┌──

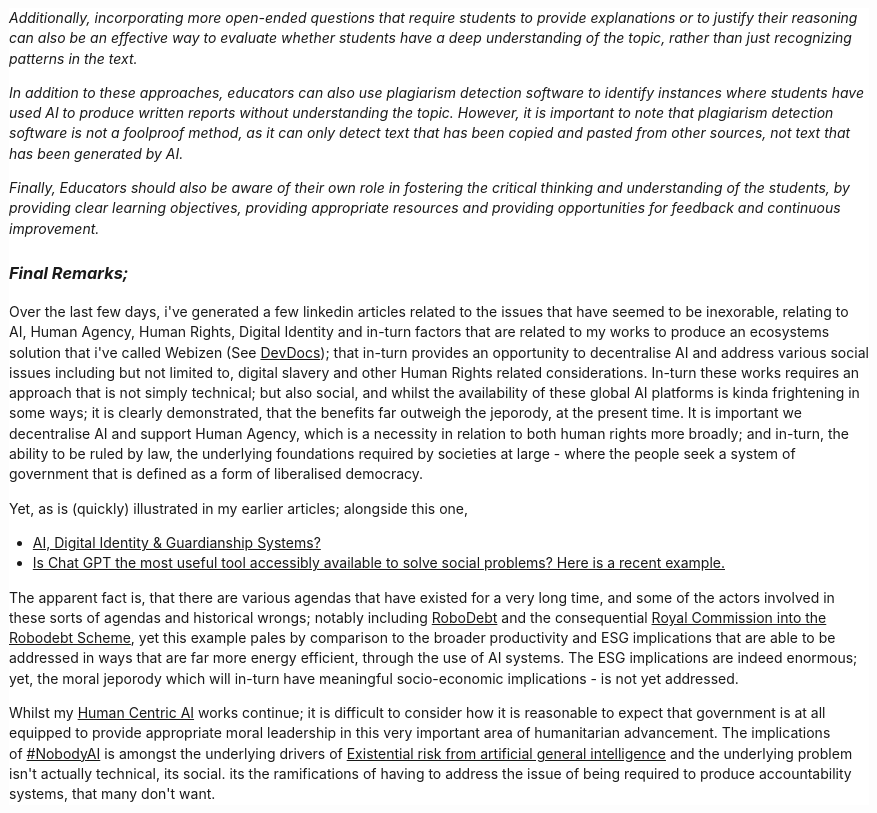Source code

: _Additionally, incorporating more open-ended questions that require students to provide explanations or to justify their reasoning can also be an effective way to evaluate whether students have a deep understanding of the topic, rather than just recognizing patterns in the text._

_In addition to these approaches, educators can also use plagiarism detection software to identify instances where students have used AI to produce written reports without understanding the topic. However, it is important to note that plagiarism detection software is not a foolproof method, as it can only detect text that has been copied and pasted from other sources, not text that has been generated by AI._

_Finally, Educators should also be aware of their own role in fostering the critical thinking and understanding of the students, by providing clear learning objectives, providing appropriate resources and providing opportunities for feedback and continuous improvement._

### _Final Remarks;_

Over the last few days, i've generated a few linkedin articles related to the issues that have seemed to be inexorable, relating to AI, Human Agency, Human Rights, Digital Identity and in-turn factors that are related to my works to produce an ecosystems solution that i've called Webizen (See [DevDocs](https://devdocs.webizen.org/)); that in-turn provides an opportunity to decentralise AI and address various social issues including but not limited to, digital slavery and other Human Rights related considerations. In-turn these works requires an approach that is not simply technical; but also social, and whilst the availability of these global AI platforms is kinda frightening in some ways; it is clearly demonstrated, that the benefits far outweigh the jeporody, at the present time. It is important we decentralise AI and support Human Agency, which is a necessity in relation to both human rights more broadly; and in-turn, the ability to be ruled by law, the underlying foundations required by societies at large - where the people seek a system of government that is defined as a form of liberalised democracy.

Yet, as is (quickly) illustrated in my earlier articles; alongside this one,

-   [AI, Digital Identity & Guardianship Systems?](https://www.linkedin.com/pulse/ai-digital-identity-guardianship-systems-timothy-holborn/)
-   [Is Chat GPT the most useful tool accessibly available to solve social problems? Here is a recent example.](https://www.linkedin.com/pulse/chat-gpt-most-useful-tool-accessibly-available-solve-social-holborn/)

The apparent fact is, that there are various agendas that have existed for a very long time, and some of the actors involved in these sorts of agendas and historical wrongs; notably including [RoboDebt](https://www.abc.net.au/triplej/programs/hack/2030-people-have-died-after-receiving-centrelink-robodebt-notice/10821272) and the consequential [Royal Commission into the Robodebt Scheme](https://robodebt.royalcommission.gov.au/about), yet this example pales by comparison to the broader productivity and ESG implications that are able to be addressed in ways that are far more energy efficient, through the use of AI systems. The ESG implications are indeed enormous; yet, the moral jeporody which will in-turn have meaningful socio-economic implications - is not yet addressed.

Whilst my [Human Centric AI](https://www.facebook.com/groups/1137273419765842) works continue; it is difficult to consider how it is reasonable to expect that government is at all equipped to provide appropriate moral leadership in this very important area of humanitarian advancement. The implications of [#NobodyAI](https://www.linkedin.com/feed/hashtag/nobodyai) is amongst the underlying drivers of [Existential risk from artificial general intelligence](https://en.wikipedia.org/wiki/Existential_risk_from_artificial_general_intelligence) and the underlying problem isn't actually technical, its social. its the ramifications of having to address the issue of being required to produce accountability systems, that many don't want.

└──

Directions >> Work out how many lines of the material contain the word "example" and answer with that number only.

Result below >> 2